● **WORKING DATA**
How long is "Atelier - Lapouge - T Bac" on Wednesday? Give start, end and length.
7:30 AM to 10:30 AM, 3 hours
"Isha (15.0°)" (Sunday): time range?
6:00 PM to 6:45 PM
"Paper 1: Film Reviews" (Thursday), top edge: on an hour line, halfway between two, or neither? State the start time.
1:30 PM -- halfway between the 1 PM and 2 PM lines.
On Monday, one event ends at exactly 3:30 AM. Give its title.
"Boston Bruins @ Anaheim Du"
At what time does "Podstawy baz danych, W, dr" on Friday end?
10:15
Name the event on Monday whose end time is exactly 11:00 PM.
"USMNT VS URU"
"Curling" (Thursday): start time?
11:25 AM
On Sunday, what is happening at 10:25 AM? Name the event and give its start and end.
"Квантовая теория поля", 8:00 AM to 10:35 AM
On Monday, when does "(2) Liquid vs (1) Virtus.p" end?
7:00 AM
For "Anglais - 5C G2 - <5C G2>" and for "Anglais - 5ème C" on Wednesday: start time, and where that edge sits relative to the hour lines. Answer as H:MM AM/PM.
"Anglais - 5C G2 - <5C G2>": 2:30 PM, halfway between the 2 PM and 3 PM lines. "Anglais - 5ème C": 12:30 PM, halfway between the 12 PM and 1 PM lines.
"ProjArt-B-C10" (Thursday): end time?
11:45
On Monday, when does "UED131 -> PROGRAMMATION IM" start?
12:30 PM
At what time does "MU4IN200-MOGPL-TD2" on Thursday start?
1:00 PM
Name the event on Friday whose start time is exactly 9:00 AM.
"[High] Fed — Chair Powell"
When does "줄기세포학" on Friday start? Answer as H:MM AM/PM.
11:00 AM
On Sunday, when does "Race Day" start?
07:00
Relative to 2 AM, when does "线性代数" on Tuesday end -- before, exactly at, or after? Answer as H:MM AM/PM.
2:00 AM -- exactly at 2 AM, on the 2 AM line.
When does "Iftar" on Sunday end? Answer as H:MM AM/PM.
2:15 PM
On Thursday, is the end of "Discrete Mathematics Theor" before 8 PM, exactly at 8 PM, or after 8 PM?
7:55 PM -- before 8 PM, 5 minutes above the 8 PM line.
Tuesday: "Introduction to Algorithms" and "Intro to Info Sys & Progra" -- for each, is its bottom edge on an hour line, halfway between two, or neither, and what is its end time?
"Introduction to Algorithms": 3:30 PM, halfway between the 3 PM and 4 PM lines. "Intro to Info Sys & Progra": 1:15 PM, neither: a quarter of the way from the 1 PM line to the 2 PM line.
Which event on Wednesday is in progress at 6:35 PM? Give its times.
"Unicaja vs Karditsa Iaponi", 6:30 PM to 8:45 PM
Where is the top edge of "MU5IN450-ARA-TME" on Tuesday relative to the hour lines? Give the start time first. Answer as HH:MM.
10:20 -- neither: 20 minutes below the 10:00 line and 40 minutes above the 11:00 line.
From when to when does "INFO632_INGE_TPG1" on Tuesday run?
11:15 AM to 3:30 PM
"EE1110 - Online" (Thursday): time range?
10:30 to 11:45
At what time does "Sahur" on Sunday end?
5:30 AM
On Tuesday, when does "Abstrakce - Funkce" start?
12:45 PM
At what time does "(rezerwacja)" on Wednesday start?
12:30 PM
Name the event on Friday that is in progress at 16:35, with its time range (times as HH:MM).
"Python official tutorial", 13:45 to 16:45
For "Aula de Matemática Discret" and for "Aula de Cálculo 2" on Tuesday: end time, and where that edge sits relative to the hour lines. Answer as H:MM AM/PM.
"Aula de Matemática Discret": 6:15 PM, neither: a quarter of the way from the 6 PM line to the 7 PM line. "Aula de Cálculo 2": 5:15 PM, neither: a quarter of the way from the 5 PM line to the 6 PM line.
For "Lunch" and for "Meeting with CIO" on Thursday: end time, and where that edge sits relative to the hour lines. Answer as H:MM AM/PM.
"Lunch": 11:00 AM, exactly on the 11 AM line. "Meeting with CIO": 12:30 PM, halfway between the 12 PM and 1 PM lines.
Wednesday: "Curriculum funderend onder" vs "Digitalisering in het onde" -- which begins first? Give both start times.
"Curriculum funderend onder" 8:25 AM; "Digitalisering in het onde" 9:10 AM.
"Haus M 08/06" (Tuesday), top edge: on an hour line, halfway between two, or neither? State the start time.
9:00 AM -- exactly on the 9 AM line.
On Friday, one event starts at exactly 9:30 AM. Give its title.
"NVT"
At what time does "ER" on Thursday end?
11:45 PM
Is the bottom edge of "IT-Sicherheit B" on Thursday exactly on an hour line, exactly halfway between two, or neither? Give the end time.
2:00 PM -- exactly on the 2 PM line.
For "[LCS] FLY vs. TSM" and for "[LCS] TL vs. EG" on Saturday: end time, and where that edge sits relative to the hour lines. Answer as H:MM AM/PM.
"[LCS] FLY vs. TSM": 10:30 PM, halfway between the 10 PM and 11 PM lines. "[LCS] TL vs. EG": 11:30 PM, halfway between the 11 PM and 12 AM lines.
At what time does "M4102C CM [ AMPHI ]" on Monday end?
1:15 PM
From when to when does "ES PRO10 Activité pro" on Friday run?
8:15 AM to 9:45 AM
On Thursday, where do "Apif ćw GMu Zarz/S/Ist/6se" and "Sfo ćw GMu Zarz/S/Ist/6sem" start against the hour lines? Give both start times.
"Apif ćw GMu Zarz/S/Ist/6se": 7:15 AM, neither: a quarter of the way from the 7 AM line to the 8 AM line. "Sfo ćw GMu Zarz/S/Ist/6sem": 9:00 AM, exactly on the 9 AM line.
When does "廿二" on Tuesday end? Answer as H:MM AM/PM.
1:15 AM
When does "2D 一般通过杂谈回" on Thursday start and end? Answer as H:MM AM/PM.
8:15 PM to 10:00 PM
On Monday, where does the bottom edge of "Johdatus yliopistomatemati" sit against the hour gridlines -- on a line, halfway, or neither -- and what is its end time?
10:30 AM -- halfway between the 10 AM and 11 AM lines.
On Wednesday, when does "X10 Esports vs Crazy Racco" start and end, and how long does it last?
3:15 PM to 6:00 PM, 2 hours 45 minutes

● **OBJECTIVE**
Convert every line of the items above into a Markdown table with two columns, Row for the row number and Item line for the line itself. Skip blank lines.

● **EXERCISE ANSWER**
| Row | Item line |
|---|---|
| 1 | How long is "Atelier - Lapouge - T Bac" on Wednesday? Give start, end and length. |
| 2 | 7:30 AM to 10:30 AM, 3 hours |
| 3 | "Isha (15.0°)" (Sunday): time range? |
| 4 | 6:00 PM to 6:45 PM |
| 5 | "Paper 1: Film Reviews" (Thursday), top edge: on an hour line, halfway between two, or neither? State the start time. |
| 6 | 1:30 PM -- halfway between the 1 PM and 2 PM lines. |
| 7 | On Monday, one event ends at exactly 3:30 AM. Give its title. |
| 8 | "Boston Bruins @ Anaheim Du" |
| 9 | At what time does "Podstawy baz danych, W, dr" on Friday end? |
| 10 | 10:15 |
| 11 | Name the event on Monday whose end time is exactly 11:00 PM. |
| 12 | "USMNT VS URU" |
| 13 | "Curling" (Thursday): start time? |
| 14 | 11:25 AM |
| 15 | On Sunday, what is happening at 10:25 AM? Name the event and give its start and end. |
| 16 | "Квантовая теория поля", 8:00 AM to 10:35 AM |
| 17 | On Monday, when does "(2) Liquid vs (1) Virtus.p" end? |
| 18 | 7:00 AM |
| 19 | For "Anglais - 5C G2 - <5C G2>" and for "Anglais - 5ème C" on Wednesday: start time, and where that edge sits relative to the hour lines. Answer as H:MM AM/PM. |
| 20 | "Anglais - 5C G2 - <5C G2>": 2:30 PM, halfway between the 2 PM and 3 PM lines. "Anglais - 5ème C": 12:30 PM, halfway between the 12 PM and 1 PM lines. |
| 21 | "ProjArt-B-C10" (Thursday): end time? |
| 22 | 11:45 |
| 23 | On Monday, when does "UED131 -> PROGRAMMATION IM" start? |
| 24 | 12:30 PM |
| 25 | At what time does "MU4IN200-MOGPL-TD2" on Thursday start? |
| 26 | 1:00 PM |
| 27 | Name the event on Friday whose start time is exactly 9:00 AM. |
| 28 | "[High] Fed — Chair Powell" |
| 29 | When does "줄기세포학" on Friday start? Answer as H:MM AM/PM. |
| 30 | 11:00 AM |
| 31 | On Sunday, when does "Race Day" start? |
| 32 | 07:00 |
| 33 | Relative to 2 AM, when does "线性代数" on Tuesday end -- before, exactly at, or after? Answer as H:MM AM/PM. |
| 34 | 2:00 AM -- exactly at 2 AM, on the 2 AM line. |
| 35 | When does "Iftar" on Sunday end? Answer as H:MM AM/PM. |
| 36 | 2:15 PM |
| 37 | On Thursday, is the end of "Discrete Mathematics Theor" before 8 PM, exactly at 8 PM, or after 8 PM? |
| 38 | 7:55 PM -- before 8 PM, 5 minutes above the 8 PM line. |
| 39 | Tuesday: "Introduction to Algorithms" and "Intro to Info Sys & Progra" -- for each, is its bottom edge on an hour line, halfway between two, or neither, and what is its end time? |
| 40 | "Introduction to Algorithms": 3:30 PM, halfway between the 3 PM and 4 PM lines. "Intro to Info Sys & Progra": 1:15 PM, neither: a quarter of the way from the 1 PM line to the 2 PM line. |
| 41 | Which event on Wednesday is in progress at 6:35 PM? Give its times. |
| 42 | "Unicaja vs Karditsa Iaponi", 6:30 PM to 8:45 PM |
| 43 | Where is the top edge of "MU5IN450-ARA-TME" on Tuesday relative to the hour lines? Give the start time first. Answer as HH:MM. |
| 44 | 10:20 -- neither: 20 minutes below the 10:00 line and 40 minutes above the 11:00 line. |
| 45 | From when to when does "INFO632_INGE_TPG1" on Tuesday run? |
| 46 | 11:15 AM to 3:30 PM |
| 47 | "EE1110 - Online" (Thursday): time range? |
| 48 | 10:30 to 11:45 |
| 49 | At what time does "Sahur" on Sunday end? |
| 50 | 5:30 AM |
| 51 | On Tuesday, when does "Abstrakce - Funkce" start? |
| 52 | 12:45 PM |
| 53 | At what time does "(rezerwacja)" on Wednesday start? |
| 54 | 12:30 PM |
| 55 | Name the event on Friday that is in progress at 16:35, with its time range (times as HH:MM). |
| 56 | "Python official tutorial", 13:45 to 16:45 |
| 57 | For "Aula de Matemática Discret" and for "Aula de Cálculo 2" on Tuesday: end time, and where that edge sits relative to the hour lines. Answer as H:MM AM/PM. |
| 58 | "Aula de Matemática Discret": 6:15 PM, neither: a quarter of the way from the 6 PM line to the 7 PM line. "Aula de Cálculo 2": 5:15 PM, neither: a quarter of the way from the 5 PM line to the 6 PM line. |
| 59 | For "Lunch" and for "Meeting with CIO" on Thursday: end time, and where that edge sits relative to the hour lines. Answer as H:MM AM/PM. |
| 60 | "Lunch": 11:00 AM, exactly on the 11 AM line. "Meeting with CIO": 12:30 PM, halfway between the 12 PM and 1 PM lines. |
| 61 | Wednesday: "Curriculum funderend onder" vs "Digitalisering in het onde" -- which begins first? Give both start times. |
| 62 | "Curriculum funderend onder" 8:25 AM; "Digitalisering in het onde" 9:10 AM. |
| 63 | "Haus M 08/06" (Tuesday), top edge: on an hour line, halfway between two, or neither? State the start time. |
| 64 | 9:00 AM -- exactly on the 9 AM line. |
| 65 | On Friday, one event starts at exactly 9:30 AM. Give its title. |
| 66 | "NVT" |
| 67 | At what time does "ER" on Thursday end? |
| 68 | 11:45 PM |
| 69 | Is the bottom edge of "IT-Sicherheit B" on Thursday exactly on an hour line, exactly halfway between two, or neither? Give the end time. |
| 70 | 2:00 PM -- exactly on the 2 PM line. |
| 71 | For "[LCS] FLY vs. TSM" and for "[LCS] TL vs. EG" on Saturday: end time, and where that edge sits relative to the hour lines. Answer as H:MM AM/PM. |
| 72 | "[LCS] FLY vs. TSM": 10:30 PM, halfway between the 10 PM and 11 PM lines. "[LCS] TL vs. EG": 11:30 PM, halfway between the 11 PM and 12 AM lines. |
| 73 | At what time does "M4102C CM [ AMPHI ]" on Monday end? |
| 74 | 1:15 PM |
| 75 | From when to when does "ES PRO10 Activité pro" on Friday run? |
| 76 | 8:15 AM to 9:45 AM |
| 77 | On Thursday, where do "Apif ćw GMu Zarz/S/Ist/6se" and "Sfo ćw GMu Zarz/S/Ist/6sem" start against the hour lines? Give both start times. |
| 78 | "Apif ćw GMu Zarz/S/Ist/6se": 7:15 AM, neither: a quarter of the way from the 7 AM line to the 8 AM line. "Sfo ćw GMu Zarz/S/Ist/6sem": 9:00 AM, exactly on the 9 AM line. |
| 79 | When does "廿二" on Tuesday end? Answer as H:MM AM/PM. |
| 80 | 1:15 AM |
| 81 | When does "2D 一般通过杂谈回" on Thursday start and end? Answer as H:MM AM/PM. |
| 82 | 8:15 PM to 10:00 PM |
| 83 | On Monday, where does the bottom edge of "Johdatus yliopistomatemati" sit against the hour gridlines -- on a line, halfway, or neither -- and what is its end time? |
| 84 | 10:30 AM -- halfway between the 10 AM and 11 AM lines. |
| 85 | On Wednesday, when does "X10 Esports vs Crazy Racco" start and end, and how long does it last? |
| 86 | 3:15 PM to 6:00 PM, 2 hours 45 minutes |